EXERCISE TASK → Rewrite the lines from the first line up to and including the line containing "scientific name: Geranium traversii", replacing every occurrence of "common name" with "vernacular name". Leave everything else unchanged.
------------------------------------------------
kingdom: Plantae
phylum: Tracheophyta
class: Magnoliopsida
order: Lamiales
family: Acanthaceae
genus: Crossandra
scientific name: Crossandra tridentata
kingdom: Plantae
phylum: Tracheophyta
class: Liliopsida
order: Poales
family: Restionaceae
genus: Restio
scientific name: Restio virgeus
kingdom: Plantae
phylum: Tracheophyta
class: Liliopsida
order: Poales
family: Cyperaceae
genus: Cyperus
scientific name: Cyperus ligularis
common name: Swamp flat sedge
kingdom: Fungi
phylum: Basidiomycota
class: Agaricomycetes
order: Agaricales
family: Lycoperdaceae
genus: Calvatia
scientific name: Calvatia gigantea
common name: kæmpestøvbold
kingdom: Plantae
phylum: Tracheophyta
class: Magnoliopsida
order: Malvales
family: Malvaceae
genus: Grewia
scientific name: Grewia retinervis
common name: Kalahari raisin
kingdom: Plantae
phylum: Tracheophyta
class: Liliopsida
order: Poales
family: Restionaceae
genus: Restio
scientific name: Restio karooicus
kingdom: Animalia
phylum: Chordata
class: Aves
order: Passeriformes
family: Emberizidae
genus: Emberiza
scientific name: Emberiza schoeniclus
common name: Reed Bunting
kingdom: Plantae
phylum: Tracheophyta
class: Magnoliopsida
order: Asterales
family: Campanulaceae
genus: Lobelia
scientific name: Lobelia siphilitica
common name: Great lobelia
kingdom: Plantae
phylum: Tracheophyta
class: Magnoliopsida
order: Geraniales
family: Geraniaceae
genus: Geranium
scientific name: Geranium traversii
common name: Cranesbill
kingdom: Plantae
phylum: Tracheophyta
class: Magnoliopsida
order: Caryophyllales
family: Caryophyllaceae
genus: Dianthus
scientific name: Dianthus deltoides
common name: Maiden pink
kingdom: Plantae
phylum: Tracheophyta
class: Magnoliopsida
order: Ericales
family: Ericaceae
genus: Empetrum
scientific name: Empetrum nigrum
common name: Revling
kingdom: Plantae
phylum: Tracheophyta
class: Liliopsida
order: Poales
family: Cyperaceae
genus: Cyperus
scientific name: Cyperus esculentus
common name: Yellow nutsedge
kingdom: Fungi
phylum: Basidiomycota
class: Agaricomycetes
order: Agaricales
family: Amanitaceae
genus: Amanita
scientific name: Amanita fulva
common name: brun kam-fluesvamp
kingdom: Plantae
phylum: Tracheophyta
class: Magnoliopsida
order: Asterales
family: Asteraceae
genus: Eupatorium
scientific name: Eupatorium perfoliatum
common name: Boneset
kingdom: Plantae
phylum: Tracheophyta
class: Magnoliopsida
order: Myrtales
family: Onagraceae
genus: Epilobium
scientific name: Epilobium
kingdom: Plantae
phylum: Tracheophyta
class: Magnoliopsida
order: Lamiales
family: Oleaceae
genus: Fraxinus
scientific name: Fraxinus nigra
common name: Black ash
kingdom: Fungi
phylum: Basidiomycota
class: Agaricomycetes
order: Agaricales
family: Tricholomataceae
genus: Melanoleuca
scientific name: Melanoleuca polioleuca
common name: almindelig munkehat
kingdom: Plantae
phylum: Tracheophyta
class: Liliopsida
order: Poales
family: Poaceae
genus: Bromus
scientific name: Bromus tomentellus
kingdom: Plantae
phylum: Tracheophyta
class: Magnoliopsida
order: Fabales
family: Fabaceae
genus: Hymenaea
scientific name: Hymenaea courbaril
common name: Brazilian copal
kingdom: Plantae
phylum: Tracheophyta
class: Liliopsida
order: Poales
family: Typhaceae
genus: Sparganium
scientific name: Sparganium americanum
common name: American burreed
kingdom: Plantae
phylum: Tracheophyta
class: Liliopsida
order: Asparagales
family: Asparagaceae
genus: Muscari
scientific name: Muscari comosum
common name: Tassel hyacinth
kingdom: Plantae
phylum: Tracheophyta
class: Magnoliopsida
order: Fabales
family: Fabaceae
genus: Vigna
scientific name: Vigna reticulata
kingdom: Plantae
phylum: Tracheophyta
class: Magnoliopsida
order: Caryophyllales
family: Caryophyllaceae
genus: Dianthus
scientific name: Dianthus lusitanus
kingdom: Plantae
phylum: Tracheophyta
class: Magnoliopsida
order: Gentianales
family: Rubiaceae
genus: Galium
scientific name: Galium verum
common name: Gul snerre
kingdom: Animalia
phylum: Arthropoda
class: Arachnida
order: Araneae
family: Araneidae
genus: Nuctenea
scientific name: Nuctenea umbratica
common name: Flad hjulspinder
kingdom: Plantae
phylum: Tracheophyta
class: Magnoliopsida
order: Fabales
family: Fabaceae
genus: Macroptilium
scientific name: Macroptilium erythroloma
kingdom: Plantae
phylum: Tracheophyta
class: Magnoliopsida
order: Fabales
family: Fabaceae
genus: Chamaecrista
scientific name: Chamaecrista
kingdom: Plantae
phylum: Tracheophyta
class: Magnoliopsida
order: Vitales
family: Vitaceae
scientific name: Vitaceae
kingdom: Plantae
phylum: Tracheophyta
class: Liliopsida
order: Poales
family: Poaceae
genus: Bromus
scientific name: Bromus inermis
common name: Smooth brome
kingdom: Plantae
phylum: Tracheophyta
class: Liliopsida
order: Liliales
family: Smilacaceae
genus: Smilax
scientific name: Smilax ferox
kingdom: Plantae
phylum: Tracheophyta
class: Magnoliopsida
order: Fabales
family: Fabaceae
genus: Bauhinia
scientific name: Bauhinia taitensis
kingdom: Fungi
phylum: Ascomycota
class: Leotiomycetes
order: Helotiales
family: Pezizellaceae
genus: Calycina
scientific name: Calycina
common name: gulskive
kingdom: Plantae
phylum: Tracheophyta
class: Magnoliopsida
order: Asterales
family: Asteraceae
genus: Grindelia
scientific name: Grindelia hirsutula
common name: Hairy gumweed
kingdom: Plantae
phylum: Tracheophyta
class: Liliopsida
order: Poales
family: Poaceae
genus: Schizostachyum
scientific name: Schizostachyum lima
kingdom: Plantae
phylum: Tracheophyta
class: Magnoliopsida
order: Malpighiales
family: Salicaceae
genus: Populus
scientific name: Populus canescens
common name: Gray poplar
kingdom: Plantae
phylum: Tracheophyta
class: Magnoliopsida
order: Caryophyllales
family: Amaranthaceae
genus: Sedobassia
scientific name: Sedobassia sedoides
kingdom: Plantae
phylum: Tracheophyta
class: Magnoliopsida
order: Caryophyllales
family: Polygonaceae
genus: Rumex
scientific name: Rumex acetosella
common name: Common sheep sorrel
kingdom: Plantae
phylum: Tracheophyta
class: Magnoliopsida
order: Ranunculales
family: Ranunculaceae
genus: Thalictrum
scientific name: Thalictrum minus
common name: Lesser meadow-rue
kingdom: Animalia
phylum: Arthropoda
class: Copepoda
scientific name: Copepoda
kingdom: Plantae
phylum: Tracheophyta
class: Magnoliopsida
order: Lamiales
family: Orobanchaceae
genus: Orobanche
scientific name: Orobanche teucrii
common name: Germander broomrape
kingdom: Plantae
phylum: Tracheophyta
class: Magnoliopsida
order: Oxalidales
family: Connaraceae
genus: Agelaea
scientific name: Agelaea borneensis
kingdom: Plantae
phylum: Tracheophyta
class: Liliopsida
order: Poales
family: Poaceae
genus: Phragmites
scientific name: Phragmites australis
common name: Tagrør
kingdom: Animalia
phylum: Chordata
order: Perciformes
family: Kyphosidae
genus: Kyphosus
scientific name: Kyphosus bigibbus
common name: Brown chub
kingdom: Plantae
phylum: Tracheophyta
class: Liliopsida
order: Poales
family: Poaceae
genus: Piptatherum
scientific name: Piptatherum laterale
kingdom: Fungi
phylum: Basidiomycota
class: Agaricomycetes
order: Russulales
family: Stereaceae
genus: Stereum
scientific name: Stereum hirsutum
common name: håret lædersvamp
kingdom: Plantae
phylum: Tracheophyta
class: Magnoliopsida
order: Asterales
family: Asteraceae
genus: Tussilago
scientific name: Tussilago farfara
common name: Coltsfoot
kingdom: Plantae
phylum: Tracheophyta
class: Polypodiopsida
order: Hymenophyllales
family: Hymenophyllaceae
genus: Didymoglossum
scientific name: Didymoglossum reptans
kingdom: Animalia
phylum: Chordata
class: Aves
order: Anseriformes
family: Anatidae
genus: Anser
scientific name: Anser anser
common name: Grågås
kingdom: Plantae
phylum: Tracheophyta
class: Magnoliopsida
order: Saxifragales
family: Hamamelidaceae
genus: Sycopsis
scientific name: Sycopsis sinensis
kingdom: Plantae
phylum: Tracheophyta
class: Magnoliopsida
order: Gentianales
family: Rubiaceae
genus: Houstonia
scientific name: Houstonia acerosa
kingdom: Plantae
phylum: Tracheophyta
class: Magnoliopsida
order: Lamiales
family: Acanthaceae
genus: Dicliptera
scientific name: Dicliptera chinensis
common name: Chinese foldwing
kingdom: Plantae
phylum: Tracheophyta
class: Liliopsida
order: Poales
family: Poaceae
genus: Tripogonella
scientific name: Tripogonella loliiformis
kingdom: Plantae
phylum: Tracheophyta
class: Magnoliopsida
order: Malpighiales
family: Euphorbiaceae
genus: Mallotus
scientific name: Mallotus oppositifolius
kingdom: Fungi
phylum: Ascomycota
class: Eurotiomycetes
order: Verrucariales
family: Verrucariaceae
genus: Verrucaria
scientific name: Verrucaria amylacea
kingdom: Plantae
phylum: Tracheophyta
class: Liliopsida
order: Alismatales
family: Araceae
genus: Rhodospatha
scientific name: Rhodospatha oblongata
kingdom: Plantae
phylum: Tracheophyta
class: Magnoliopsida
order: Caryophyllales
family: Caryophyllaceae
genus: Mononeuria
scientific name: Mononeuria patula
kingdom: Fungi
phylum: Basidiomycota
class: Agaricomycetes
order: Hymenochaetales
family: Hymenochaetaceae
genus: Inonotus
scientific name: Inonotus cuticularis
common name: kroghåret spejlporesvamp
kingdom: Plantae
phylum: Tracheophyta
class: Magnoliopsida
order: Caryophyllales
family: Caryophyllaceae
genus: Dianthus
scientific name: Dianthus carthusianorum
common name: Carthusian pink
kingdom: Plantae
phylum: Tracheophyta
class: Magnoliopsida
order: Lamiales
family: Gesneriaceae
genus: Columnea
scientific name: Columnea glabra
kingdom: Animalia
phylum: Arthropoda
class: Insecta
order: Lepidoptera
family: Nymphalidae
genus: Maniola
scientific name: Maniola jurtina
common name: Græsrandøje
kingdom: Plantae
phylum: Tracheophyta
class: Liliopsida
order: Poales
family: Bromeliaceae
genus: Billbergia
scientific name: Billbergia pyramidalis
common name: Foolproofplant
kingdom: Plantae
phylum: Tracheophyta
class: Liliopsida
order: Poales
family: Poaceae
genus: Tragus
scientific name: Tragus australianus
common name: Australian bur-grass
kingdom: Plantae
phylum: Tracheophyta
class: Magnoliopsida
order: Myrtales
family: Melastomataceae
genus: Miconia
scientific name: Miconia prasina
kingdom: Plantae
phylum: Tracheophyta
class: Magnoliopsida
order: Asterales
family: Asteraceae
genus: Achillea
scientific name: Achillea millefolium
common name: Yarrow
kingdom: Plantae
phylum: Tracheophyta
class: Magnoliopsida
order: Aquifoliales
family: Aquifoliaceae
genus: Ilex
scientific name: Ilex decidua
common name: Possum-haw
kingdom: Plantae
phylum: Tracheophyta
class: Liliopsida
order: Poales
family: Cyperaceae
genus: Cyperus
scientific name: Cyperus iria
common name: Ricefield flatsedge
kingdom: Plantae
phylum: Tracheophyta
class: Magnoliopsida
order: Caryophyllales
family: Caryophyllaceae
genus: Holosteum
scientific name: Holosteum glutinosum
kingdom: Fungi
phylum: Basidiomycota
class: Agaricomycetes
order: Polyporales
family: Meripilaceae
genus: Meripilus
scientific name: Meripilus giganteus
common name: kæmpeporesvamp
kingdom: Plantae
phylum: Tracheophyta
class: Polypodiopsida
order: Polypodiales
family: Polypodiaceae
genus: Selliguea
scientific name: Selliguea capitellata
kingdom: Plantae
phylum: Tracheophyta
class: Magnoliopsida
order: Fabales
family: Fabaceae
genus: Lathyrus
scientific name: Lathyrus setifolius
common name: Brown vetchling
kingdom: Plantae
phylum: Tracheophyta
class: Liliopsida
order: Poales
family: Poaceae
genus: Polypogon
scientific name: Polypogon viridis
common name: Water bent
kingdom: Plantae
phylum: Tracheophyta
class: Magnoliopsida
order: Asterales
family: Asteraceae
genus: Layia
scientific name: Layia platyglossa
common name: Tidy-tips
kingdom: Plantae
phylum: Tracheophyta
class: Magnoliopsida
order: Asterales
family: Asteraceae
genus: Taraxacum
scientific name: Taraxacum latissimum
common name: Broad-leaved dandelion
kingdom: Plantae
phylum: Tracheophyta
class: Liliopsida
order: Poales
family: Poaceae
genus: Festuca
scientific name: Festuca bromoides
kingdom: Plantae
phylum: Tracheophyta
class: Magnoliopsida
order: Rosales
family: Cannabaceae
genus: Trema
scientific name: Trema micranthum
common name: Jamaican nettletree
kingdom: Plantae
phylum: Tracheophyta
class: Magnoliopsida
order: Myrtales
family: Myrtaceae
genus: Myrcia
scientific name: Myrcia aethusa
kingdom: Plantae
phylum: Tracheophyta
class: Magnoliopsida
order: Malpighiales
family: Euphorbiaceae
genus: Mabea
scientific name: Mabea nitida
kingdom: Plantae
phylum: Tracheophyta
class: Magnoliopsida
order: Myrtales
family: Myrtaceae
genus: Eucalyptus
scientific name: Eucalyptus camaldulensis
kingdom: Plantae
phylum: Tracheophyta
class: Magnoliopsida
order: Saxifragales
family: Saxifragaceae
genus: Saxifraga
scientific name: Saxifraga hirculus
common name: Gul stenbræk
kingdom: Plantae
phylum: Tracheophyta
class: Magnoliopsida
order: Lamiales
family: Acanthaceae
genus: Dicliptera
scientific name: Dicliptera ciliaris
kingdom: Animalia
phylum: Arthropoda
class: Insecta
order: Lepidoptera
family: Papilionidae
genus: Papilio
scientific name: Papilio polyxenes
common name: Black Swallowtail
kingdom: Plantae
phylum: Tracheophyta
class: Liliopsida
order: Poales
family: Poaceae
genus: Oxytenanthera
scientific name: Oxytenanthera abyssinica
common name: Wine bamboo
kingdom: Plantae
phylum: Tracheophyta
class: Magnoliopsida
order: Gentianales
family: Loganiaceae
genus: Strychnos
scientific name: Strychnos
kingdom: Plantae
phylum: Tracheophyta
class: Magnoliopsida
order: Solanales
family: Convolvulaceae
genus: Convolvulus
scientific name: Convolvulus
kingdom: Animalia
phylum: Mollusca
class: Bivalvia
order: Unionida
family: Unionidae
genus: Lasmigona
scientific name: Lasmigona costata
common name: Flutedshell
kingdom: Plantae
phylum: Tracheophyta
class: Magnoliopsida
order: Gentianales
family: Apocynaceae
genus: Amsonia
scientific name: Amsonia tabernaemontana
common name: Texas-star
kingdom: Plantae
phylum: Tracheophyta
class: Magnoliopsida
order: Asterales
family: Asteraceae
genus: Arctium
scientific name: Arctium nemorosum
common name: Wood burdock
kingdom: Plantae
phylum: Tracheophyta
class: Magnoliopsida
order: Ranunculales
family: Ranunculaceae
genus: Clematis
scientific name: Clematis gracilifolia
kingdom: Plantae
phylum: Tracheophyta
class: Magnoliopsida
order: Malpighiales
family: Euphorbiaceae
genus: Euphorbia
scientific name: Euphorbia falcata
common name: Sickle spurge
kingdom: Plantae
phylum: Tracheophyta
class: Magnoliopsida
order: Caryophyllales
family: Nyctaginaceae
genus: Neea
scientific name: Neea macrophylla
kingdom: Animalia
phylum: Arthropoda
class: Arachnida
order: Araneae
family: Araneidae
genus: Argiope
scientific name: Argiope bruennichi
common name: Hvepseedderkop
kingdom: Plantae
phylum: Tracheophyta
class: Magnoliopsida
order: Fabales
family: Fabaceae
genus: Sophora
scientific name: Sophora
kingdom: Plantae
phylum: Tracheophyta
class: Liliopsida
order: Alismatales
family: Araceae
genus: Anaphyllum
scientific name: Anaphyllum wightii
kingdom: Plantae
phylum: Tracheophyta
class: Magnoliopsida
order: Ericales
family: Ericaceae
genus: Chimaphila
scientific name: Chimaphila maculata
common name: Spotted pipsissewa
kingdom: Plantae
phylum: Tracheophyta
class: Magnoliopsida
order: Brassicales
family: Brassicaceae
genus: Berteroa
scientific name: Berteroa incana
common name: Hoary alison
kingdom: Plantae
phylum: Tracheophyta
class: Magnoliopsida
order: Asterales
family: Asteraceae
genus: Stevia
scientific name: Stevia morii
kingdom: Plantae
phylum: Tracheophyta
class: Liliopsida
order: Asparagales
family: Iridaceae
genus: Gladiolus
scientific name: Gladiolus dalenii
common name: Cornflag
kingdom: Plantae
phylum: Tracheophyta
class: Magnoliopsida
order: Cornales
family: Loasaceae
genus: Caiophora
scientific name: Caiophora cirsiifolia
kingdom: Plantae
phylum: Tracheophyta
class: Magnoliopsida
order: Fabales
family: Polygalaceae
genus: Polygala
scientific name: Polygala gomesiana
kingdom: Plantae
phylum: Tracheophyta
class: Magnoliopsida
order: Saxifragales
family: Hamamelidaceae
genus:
------------------------------------------------
EXERCISE OUTPUT →
kingdom: Plantae
phylum: Tracheophyta
class: Magnoliopsida
order: Lamiales
family: Acanthaceae
genus: Crossandra
scientific name: Crossandra tridentata
kingdom: Plantae
phylum: Tracheophyta
class: Liliopsida
order: Poales
family: Restionaceae
genus: Restio
scientific name: Restio virgeus
kingdom: Plantae
phylum: Tracheophyta
class: Liliopsida
order: Poales
family: Cyperaceae
genus: Cyperus
scientific name: Cyperus ligularis
vernacular name: Swamp flat sedge
kingdom: Fungi
phylum: Basidiomycota
class: Agaricomycetes
order: Agaricales
family: Lycoperdaceae
genus: Calvatia
scientific name: Calvatia gigantea
vernacular name: kæmpestøvbold
kingdom: Plantae
phylum: Tracheophyta
class: Magnoliopsida
order: Malvales
family: Malvaceae
genus: Grewia
scientific name: Grewia retinervis
vernacular name: Kalahari raisin
kingdom: Plantae
phylum: Tracheophyta
class: Liliopsida
order: Poales
family: Restionaceae
genus: Restio
scientific name: Restio karooicus
kingdom: Animalia
phylum: Chordata
class: Aves
order: Passeriformes
family: Emberizidae
genus: Emberiza
scientific name: Emberiza schoeniclus
vernacular name: Reed Bunting
kingdom: Plantae
phylum: Tracheophyta
class: Magnoliopsida
order: Asterales
family: Campanulaceae
genus: Lobelia
scientific name: Lobelia siphilitica
vernacular name: Great lobelia
kingdom: Plantae
phylum: Tracheophyta
class: Magnoliopsida
order: Geraniales
family: Geraniaceae
genus: Geranium
scientific name: Geranium traversii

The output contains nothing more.